Article huitième
(1) La Règle contient encore ces mots : Que les Frères auxquels le Seigneur a fait la grâce de pouvoir travailler, travaillent avec fidélité et dévotion, de telle sorte qu’en bannissant l’oisiveté, ennemie de l’âme, ils n’éteignent pas pour cela en eux l’esprit de la sainte oraison et dévotion. Ces paroles ont parfois servi de prétexte à certains esprits pour taxer méchamment les Frères d’oisiveté et de transgression de leur Règle.
C’est pourquoi, afin de réprimer ces attaques coupables, nous déclarons qu’en considérant ces paroles et la forme de langage par laquelle les Frères sont excités à cet exercice, il ne semble pas que l’intention du fondateur ait été de soumettre ou astreindre au travail manuel ou aux ouvrages du corps ceux qui vaquent à l’étude, à l’Office divin et au ministère sacré. L’exemple de Jésus-Christ et de beaucoup de saints Pères ne nous enseigne-il pas, en effet, que ce travail spirituel est d’autant préférable aux travaux corporels que l’âme et ce qui la touche l’emportent sur le corps.

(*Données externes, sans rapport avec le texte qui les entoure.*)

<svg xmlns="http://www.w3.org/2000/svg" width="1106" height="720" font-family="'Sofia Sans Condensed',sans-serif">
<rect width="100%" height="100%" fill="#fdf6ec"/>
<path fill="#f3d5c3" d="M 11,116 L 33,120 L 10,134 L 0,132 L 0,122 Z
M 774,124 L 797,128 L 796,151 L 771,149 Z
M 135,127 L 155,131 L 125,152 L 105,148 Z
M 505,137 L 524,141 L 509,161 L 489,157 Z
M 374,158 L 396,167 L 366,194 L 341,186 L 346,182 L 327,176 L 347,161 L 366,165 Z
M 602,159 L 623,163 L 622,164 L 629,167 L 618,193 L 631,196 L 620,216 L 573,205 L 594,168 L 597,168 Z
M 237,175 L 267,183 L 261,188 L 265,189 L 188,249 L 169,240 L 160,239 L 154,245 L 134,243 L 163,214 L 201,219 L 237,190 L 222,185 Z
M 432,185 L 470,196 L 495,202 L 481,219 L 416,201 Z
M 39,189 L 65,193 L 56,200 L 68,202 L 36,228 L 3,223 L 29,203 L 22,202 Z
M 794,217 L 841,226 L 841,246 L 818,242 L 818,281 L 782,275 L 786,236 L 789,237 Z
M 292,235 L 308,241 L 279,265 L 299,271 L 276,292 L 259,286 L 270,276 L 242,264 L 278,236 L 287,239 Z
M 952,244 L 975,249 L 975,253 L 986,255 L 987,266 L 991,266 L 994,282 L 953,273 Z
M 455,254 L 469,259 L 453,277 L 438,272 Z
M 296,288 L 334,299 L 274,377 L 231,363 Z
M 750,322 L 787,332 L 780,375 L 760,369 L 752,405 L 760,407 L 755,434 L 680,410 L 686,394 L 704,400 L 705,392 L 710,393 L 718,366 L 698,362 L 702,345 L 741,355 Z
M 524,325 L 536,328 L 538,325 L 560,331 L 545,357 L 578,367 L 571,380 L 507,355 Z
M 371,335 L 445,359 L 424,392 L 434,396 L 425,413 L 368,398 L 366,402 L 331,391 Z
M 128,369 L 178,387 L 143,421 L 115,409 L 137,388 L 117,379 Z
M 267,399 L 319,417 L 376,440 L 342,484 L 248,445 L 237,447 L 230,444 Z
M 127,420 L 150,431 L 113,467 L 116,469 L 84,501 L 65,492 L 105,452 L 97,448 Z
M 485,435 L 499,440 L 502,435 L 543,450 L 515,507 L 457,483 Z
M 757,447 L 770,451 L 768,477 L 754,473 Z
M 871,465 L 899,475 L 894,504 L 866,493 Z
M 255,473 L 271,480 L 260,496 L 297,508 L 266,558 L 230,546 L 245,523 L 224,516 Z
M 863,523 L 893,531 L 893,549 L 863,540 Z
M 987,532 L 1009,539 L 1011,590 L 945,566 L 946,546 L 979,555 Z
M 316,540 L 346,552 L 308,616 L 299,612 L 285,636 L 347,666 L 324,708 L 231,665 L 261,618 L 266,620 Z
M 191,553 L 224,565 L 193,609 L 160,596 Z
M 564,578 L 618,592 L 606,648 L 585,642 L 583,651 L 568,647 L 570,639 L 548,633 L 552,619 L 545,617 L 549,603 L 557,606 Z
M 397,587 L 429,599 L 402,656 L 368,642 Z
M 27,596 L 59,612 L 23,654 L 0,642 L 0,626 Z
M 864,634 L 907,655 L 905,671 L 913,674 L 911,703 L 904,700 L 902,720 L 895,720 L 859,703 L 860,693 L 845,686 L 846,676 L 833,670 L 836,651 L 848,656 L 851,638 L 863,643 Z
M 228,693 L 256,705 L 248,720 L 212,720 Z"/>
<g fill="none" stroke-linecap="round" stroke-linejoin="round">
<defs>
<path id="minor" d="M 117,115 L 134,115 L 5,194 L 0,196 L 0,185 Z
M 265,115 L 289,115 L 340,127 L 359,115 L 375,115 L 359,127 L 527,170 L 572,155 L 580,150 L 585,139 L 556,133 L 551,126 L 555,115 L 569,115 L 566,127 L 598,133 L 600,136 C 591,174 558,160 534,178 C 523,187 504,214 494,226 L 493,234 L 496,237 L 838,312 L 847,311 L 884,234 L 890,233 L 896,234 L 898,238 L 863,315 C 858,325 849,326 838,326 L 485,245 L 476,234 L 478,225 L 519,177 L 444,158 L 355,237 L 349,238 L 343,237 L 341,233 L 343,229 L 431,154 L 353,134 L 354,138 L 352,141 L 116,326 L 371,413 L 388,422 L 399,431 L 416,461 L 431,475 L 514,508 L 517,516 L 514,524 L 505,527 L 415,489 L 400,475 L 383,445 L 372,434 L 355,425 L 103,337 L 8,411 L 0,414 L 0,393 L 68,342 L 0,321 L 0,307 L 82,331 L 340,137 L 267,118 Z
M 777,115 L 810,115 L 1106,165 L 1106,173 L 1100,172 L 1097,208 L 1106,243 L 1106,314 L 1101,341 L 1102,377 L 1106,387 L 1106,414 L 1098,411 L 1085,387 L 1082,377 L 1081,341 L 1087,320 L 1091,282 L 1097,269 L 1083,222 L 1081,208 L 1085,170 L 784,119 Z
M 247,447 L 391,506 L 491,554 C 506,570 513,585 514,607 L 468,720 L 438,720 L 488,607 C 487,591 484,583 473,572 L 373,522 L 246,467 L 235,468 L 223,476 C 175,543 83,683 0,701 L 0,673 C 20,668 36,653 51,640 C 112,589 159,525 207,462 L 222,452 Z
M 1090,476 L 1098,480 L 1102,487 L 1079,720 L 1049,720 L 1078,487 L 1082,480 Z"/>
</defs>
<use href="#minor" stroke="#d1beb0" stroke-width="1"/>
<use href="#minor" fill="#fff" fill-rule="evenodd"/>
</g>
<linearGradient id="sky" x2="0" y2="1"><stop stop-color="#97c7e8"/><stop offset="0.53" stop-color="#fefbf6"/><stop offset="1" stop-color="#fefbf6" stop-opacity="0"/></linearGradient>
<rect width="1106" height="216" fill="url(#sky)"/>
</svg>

(2) Quant à ceux qui ne s’adonnent point aux oeuvres spirituelles dont nous venons de parler, à moins qu’ils ne soient employés licitement au service des autres Frères, nous déclarons, pour qu’ils ne vivent pas dans l’oisiveté, que les paroles sus-énoncées s’étendent à eux, à moins encore qu’ils ne fussent hommes d’une si éminente contemplation et oraison qu’on ne put raisonnablement les arracher à un exercice aussi salutaire pour les appliquer à ces sortes de travaux.
Car les Frères, alors même qu’ils ne s’occupent aucunement d’étude ou des ministères sacrés, s’ils aident les autres Frères dans leurs études, ou les servent aux offices et ministères divins, méritent d’être substentés avec ceux-là même qu’ils servent. Nous voyons cette assertion sanctionnée dans la loi fort sage, par laquelle David, ce vaillent combattant, décida que ceux qui marchaient au combat et ceux qui demeuraient aux bagages auraient une part égale au butin.